## Work task
For these records, count the lines containing the word "Arts" and respond with the number alone.

Records supplied below:

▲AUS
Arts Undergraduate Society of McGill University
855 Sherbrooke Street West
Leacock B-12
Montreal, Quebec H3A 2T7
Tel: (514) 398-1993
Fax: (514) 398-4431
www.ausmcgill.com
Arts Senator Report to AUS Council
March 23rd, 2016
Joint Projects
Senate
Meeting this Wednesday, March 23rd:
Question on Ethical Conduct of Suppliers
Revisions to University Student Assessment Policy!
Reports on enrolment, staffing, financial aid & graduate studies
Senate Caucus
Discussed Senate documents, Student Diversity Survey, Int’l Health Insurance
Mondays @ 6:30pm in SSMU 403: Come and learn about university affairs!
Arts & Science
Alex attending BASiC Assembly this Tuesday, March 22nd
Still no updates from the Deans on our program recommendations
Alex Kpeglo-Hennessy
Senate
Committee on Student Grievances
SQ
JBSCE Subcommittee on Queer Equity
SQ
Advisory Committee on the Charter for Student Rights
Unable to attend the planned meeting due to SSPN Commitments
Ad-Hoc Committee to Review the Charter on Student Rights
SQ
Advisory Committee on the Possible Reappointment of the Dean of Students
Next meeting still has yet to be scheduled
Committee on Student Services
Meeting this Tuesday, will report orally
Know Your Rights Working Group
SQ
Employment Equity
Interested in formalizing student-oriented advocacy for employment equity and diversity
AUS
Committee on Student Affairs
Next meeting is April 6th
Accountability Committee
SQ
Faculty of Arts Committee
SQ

End of Records supplied.
Records supplied below:

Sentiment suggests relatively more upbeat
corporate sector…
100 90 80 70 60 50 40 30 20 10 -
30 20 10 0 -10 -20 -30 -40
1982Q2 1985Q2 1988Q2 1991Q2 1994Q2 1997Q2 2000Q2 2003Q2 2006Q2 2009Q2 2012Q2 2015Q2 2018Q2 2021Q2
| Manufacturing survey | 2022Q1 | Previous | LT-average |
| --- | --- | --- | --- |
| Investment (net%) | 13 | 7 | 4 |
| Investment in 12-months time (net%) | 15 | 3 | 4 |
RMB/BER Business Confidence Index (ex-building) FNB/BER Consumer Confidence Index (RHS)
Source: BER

End of Records supplied.

## Answer for this exercise
4